The system performs real-time inference, allowing visual input to instantly trigger hardware responses.

Hardware Architecture

AutoniMake uses a hub-and-peripheral architecture.

A Raspberry Pi acts as the central hub

The hub runs the AI pipeline and web interface

Commands are sent to hardware modules via serial communication

Peripheral devices are powered by ESP32 microcontrollers, which control hardware components like:

Displays

Motors

Sensors

Commands follow a simple protocol:

DISPLAY:Hello ROBOT:F ROBOT:STOP

This modular design allows new hardware components to be added easily without changing the AI system.

Interface

We built a simple web-based interface that allows users to:

capture training images

train AI models

map predictions to hardware actions

monitor predictions in real time

This makes the platform accessible even for users with no machine learning experience.

Challenges we ran into

One of the biggest challenges was integrating multiple systems in real time.

Our project involved:

computer vision

machine learning

web interfaces

microcontroller communication

robotics hardware

Ensuring all these components worked together with low latency required careful system design.

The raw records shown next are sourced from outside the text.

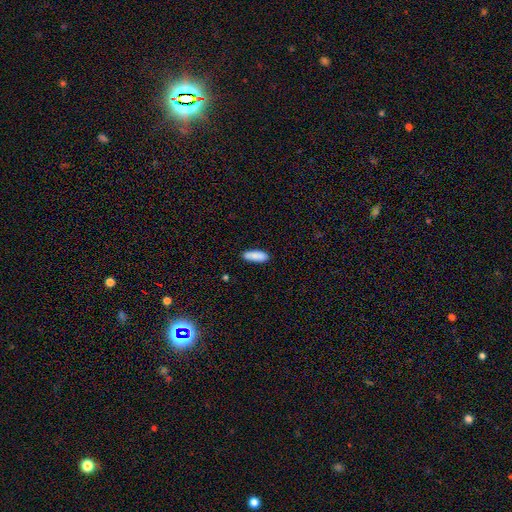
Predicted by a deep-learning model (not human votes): A smooth galaxy with no disk features (86%) that is in between round and cigar-shaped (65%).

Vote fractions:
- Smooth or featured? smooth: 86% / featured or disk: 8% / star or artifact: 6%
- How rounded? in between: 65% / cigar-shaped: 33% / round: 2%
- Merging? none: 81% / minor disturbance: 13% / merger: 3% / major disturbance: 2%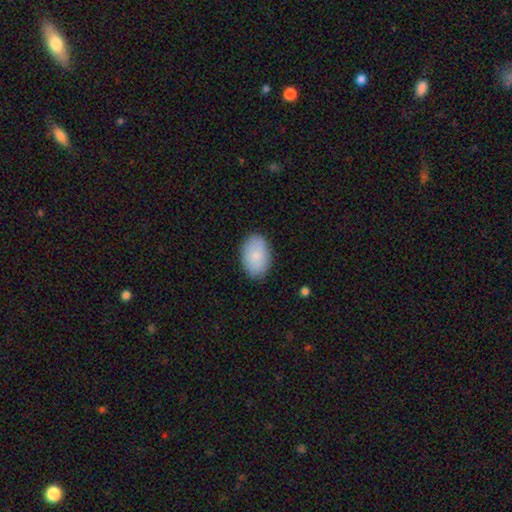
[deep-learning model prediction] The model was most divided on "merging": none: 86%, minor disturbance: 11%, major disturbance: 2%, merger: 1%. More confident: how rounded — in between (89%); smooth or featured — smooth (85%).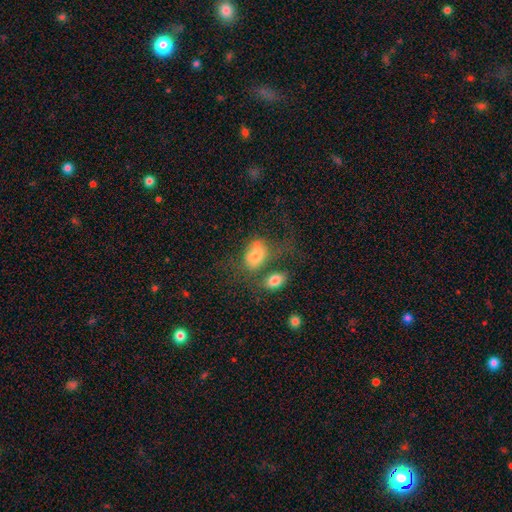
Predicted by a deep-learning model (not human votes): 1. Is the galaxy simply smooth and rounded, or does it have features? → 73% smooth, 17% featured or disk, 10% star or artifact.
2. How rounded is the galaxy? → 85% in between, 13% round, 2% cigar-shaped.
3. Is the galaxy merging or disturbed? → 32% merger, 28% none, 22% major disturbance, 18% minor disturbance.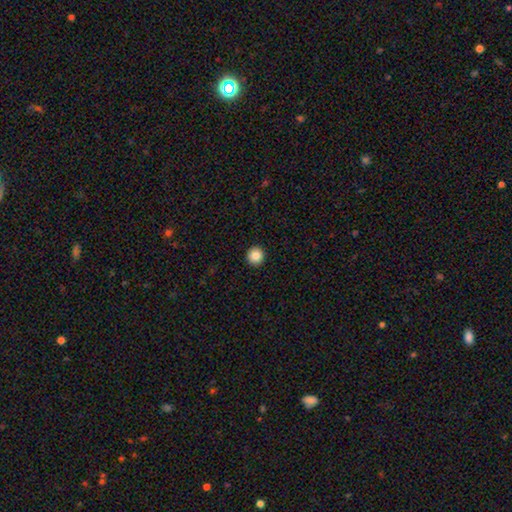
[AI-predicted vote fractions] Q: Smooth or featured?
A: smooth (85%); runner-up: star or artifact (10%)
Q: How rounded?
A: round (95%); runner-up: in between (4%)
Q: Merging?
A: none (94%); runner-up: minor disturbance (4%)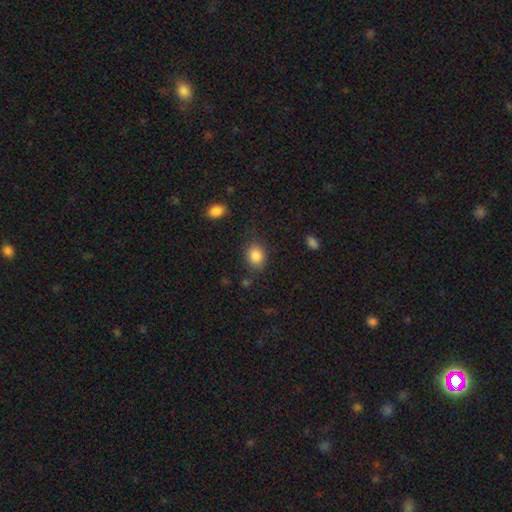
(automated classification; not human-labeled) smooth-or-featured: smooth: 86% | star or artifact: 9% | featured or disk: 5%
  how-rounded: round: 56% | in between: 43% | cigar-shaped: 1%
  merging: none: 77% | minor disturbance: 15% | major disturbance: 5% | merger: 2%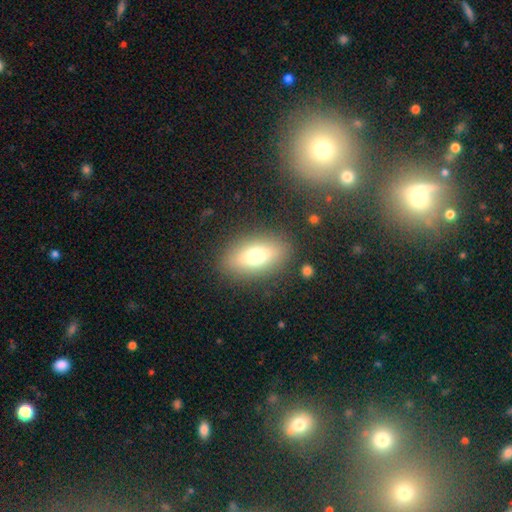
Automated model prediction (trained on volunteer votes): Smooth or featured: smooth — 69% (featured or disk — 21%)
How rounded: in between — 82% (cigar-shaped — 10%)
Merging: none — 85% (minor disturbance — 9%)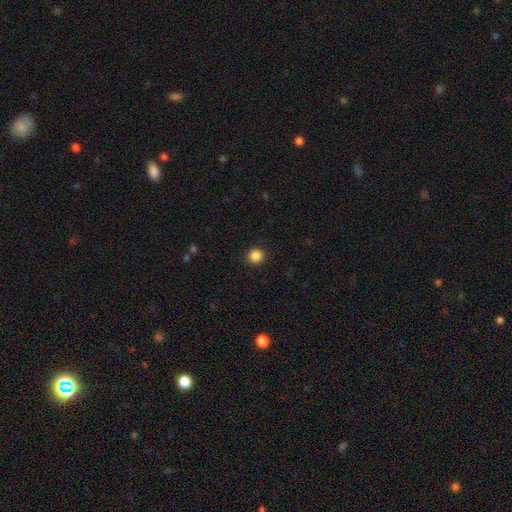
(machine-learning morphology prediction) smooth 86%, star or artifact 11%, featured or disk 3%. Down the decision tree: how rounded — round (95%); merging — none (93%).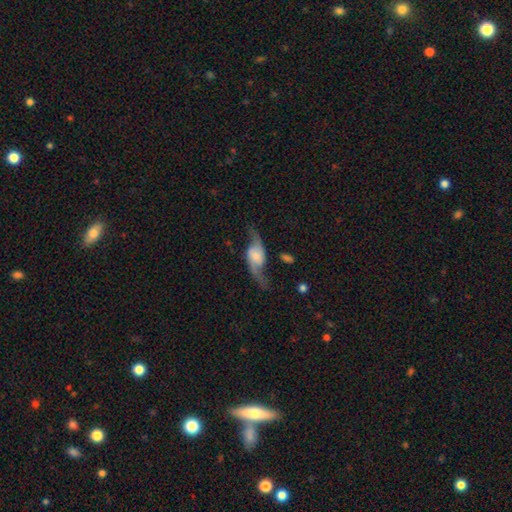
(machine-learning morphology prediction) type=featured or disk (80%); edge-on=no (91%); bar=no (54%); spiral arms=yes (94%); winding=loose (80%); arm count=2 (93%); bulge=small (41%); merging=none (65%).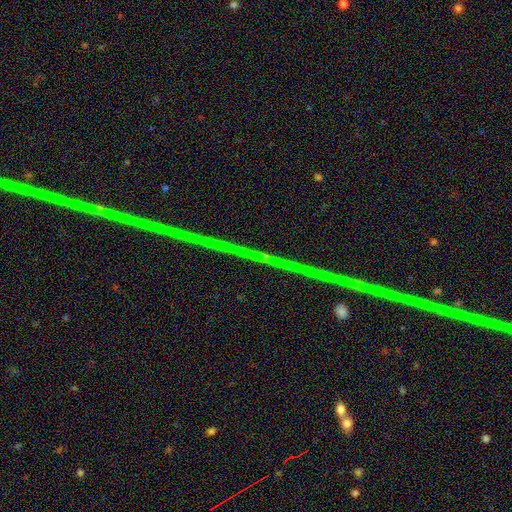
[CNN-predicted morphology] This is likely a star or artifact rather than a galaxy (66%).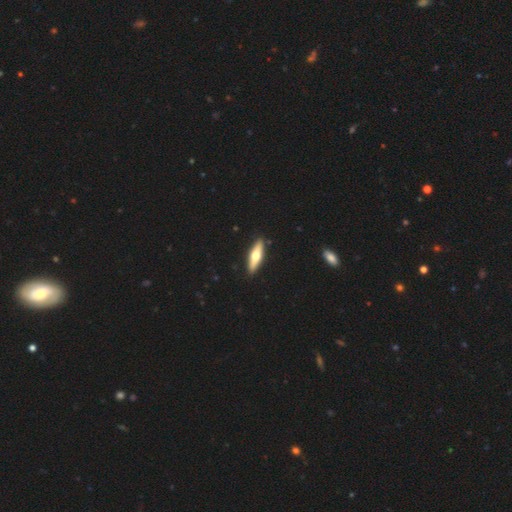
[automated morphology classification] Smooth or featured? featured or disk (50%)
Merging? none (91%)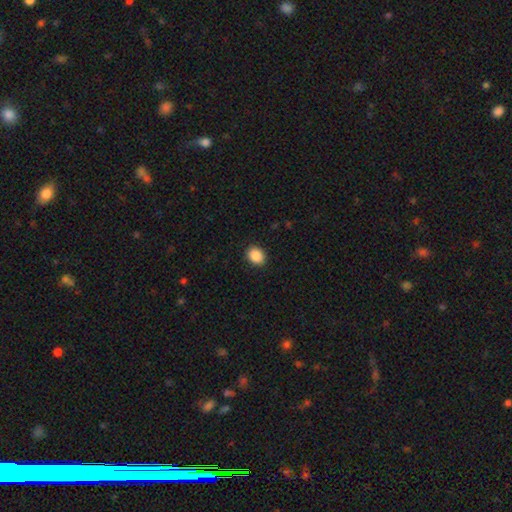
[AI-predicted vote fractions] Smooth or featured? Predicted: smooth (p=0.88). How rounded? Predicted: round (p=0.51). Merging? Predicted: none (p=0.91).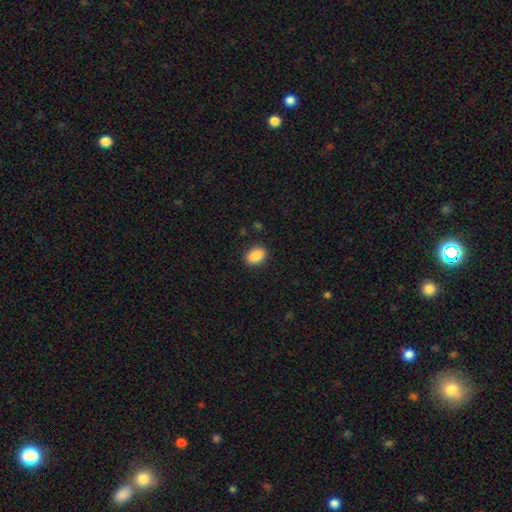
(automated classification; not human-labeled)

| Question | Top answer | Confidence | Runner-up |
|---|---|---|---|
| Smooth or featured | smooth | 89% | star or artifact (8%) |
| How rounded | in between | 84% | round (14%) |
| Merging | none | 88% | minor disturbance (8%) |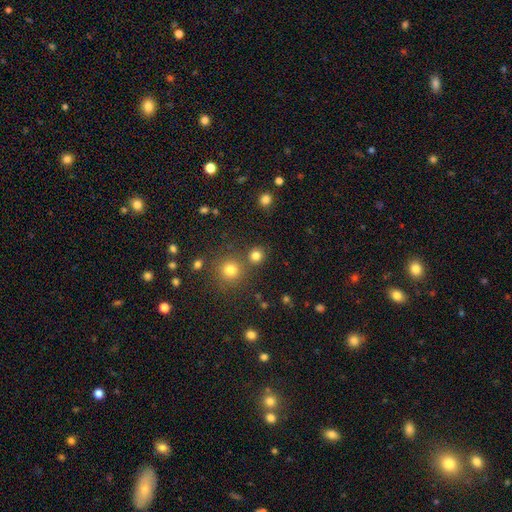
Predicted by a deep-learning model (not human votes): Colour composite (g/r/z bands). It shows a smooth galaxy with no disk features (80%) that is round (90%). Merging: none (78%).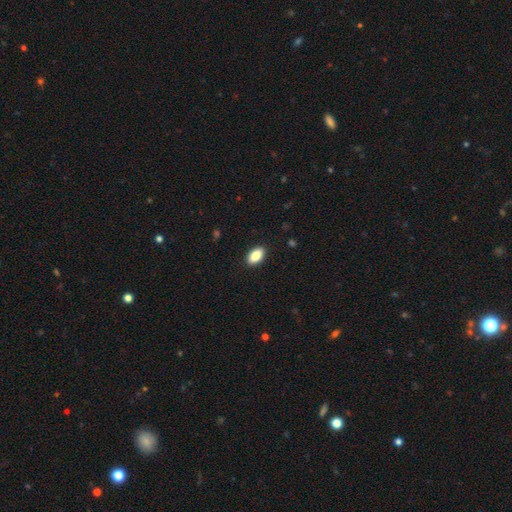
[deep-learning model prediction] Smooth or featured? Predicted: smooth (p=0.87). How rounded? Predicted: in between (p=0.92). Merging? Predicted: none (p=0.89).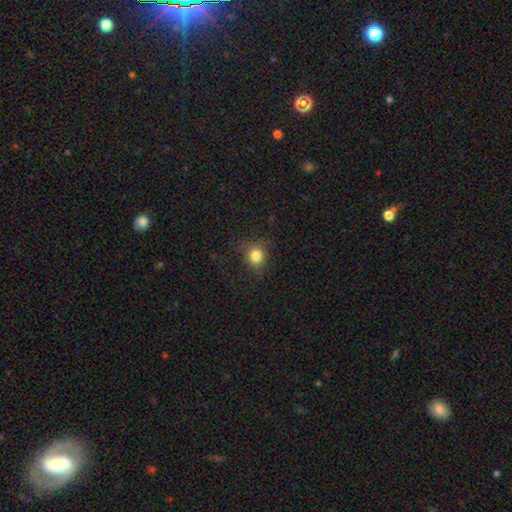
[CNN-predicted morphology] Smooth or featured: smooth — 81% (star or artifact — 13%)
How rounded: round — 82% (in between — 17%)
Merging: none — 76% (minor disturbance — 16%)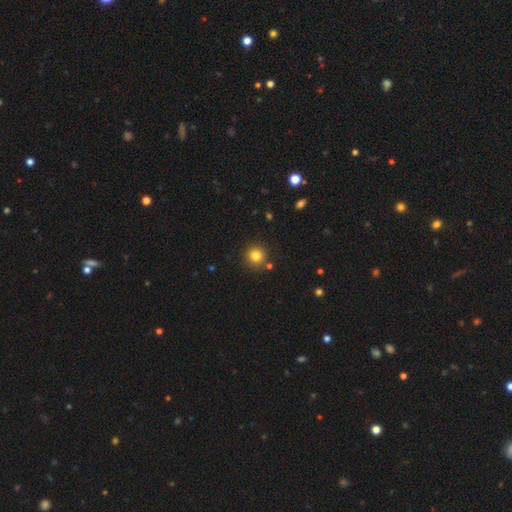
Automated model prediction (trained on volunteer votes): The model was most divided on "smooth or featured": smooth: 82%, star or artifact: 12%, featured or disk: 6%. More confident: how rounded — round (94%); merging — none (86%).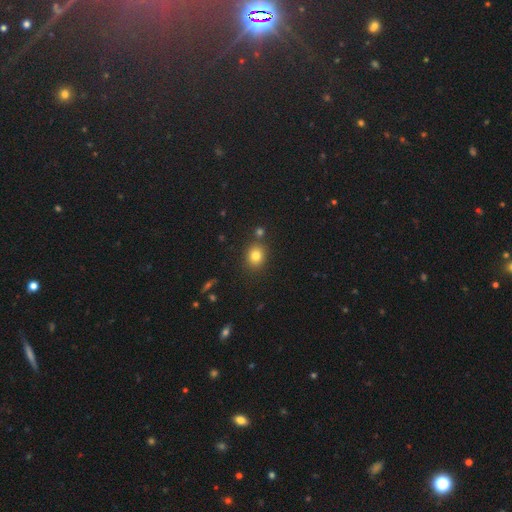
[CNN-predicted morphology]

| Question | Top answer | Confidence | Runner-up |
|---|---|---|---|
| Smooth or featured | smooth | 80% | star or artifact (13%) |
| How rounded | round | 66% | in between (34%) |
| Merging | none | 80% | minor disturbance (9%) |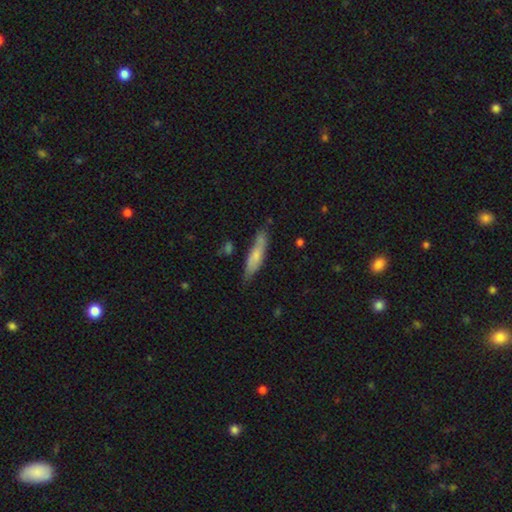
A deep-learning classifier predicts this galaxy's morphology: Q: Smooth or featured?
A: smooth (67%); runner-up: featured or disk (28%)
Q: How rounded?
A: cigar-shaped (79%); runner-up: in between (20%)
Q: Merging?
A: none (71%); runner-up: minor disturbance (21%)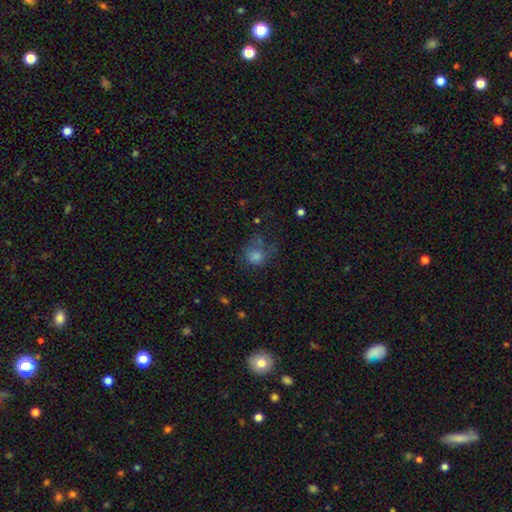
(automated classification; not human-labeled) Smooth or featured? Predicted: smooth (p=0.68). How rounded? Predicted: round (p=0.74). Merging? Predicted: none (p=0.45).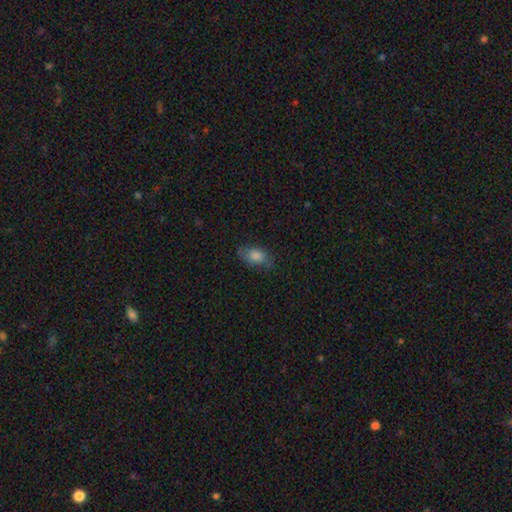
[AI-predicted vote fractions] Smooth or featured?
  - smooth: 73% *
  - featured or disk: 16%
  - star or artifact: 10%
How rounded?
  - in between: 87% *
  - round: 10%
  - cigar-shaped: 4%
Merging?
  - none: 73% *
  - minor disturbance: 20%
  - major disturbance: 6%
  - merger: 1%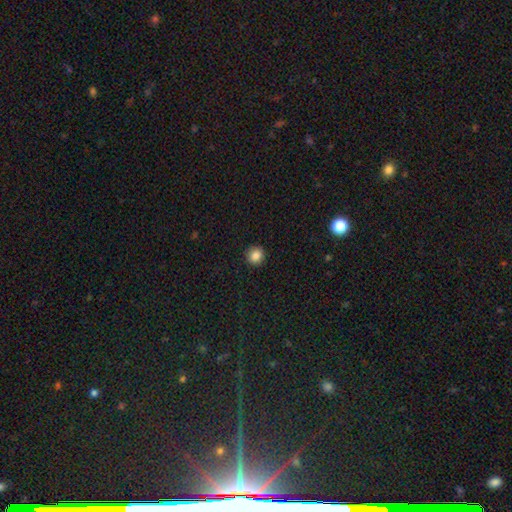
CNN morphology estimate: Smooth or featured? smooth (86%)
How rounded? round (91%)
Merging? none (93%)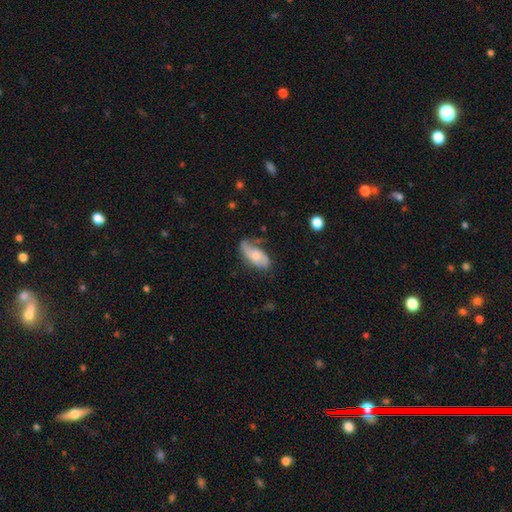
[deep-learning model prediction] This appears to be a featured or disk galaxy (57%) with no bar (62%), spiral arms (85%) and a small central bulge (44%). Merging: none (52%).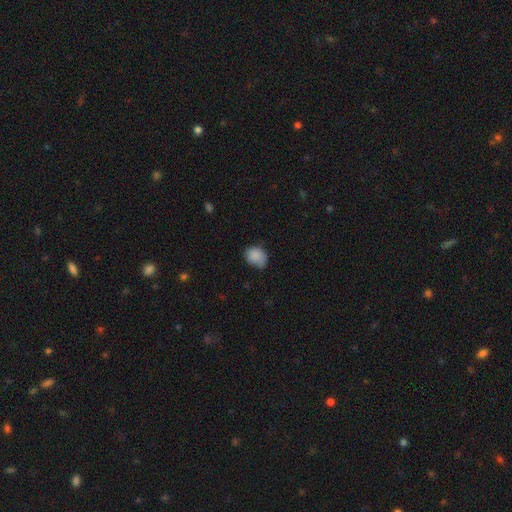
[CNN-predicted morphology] This is clearly a smooth galaxy (85%). How rounded: possibly in between (53%). Merging: possibly none (54%).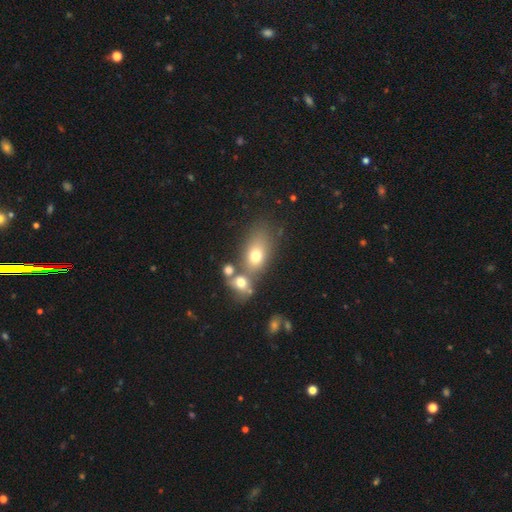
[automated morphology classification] Smooth or featured? smooth (69%)
How rounded? in between (75%)
Merging? none (43%)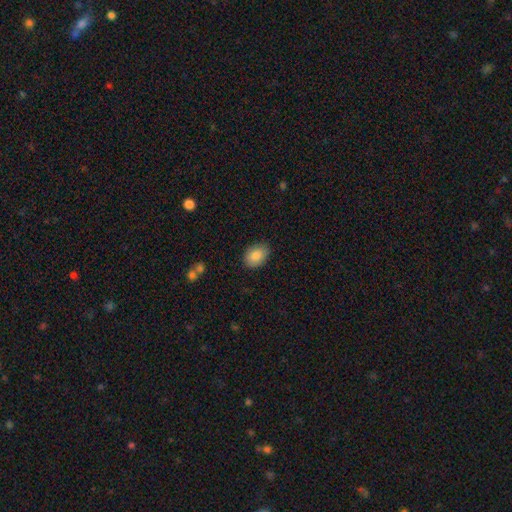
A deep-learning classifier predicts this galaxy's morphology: Smooth or featured? smooth (87%)
How rounded? in between (80%)
Merging? none (83%)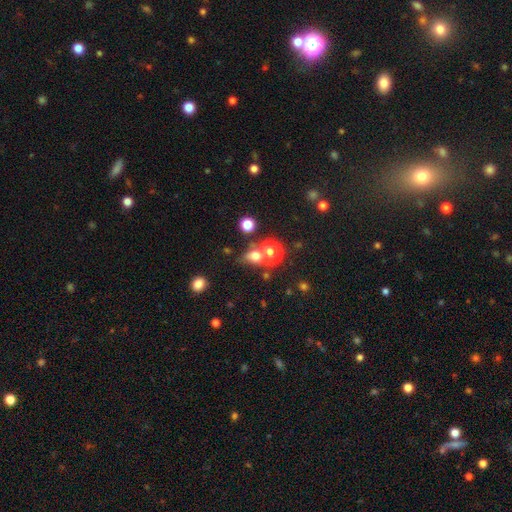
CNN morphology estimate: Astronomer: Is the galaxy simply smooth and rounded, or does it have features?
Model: smooth — 65%.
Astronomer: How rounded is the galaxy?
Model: round — 63%.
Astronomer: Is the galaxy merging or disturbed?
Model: none — 50% (runner-up: merger, 33%).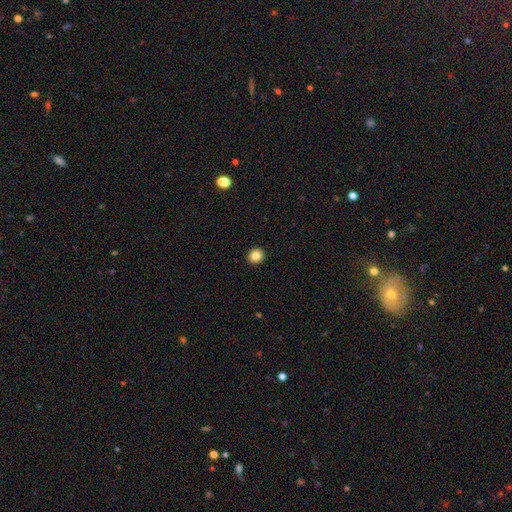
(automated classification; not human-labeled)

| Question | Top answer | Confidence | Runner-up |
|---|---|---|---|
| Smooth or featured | smooth | 84% | star or artifact (10%) |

Another challenge was building a reliable communication pipeline between the Raspberry Pi hub and ESP32 peripherals. We had to design a simple command protocol and ensure commands were parsed correctly across devices.

Finally, training models quickly enough for a live demo required optimizing our dataset size and inference pipeline.

Accomplishments that we're proud of

Building a complete end-to-end AI robotics system in a short time. We successfully integrated computer vision, machine learning, web software, and embedded hardware into a single platform that allows AI predictions to directly control real-world devices.

Creating a code-free workflow for training AI models. Instead of requiring users to write machine learning code, AutoniMake allows users to capture training data, train a vision model, and deploy it to hardware through a simple interface.

Developing a modular hardware architecture. Our Raspberry Pi hub communicates with ESP32 peripherals using a custom command protocol, allowing multiple hardware modules like displays or robots to be connected and controlled by AI.

Achieving real-time AI inference controlling physical devices. Our system processes camera input, classifies it using a CNN-based model, and sends commands to hardware modules with minimal latency.

Designing an accessible platform for robotics experimentation. By simplifying both the AI and hardware setup, we created a system that lowers the barrier for students, makers, and researchers to build autonomous systems.

Successfully demonstrating live training and deployment. One of our biggest accomplishments was being able to train a model and immediately see its predictions trigger hardware responses in real time.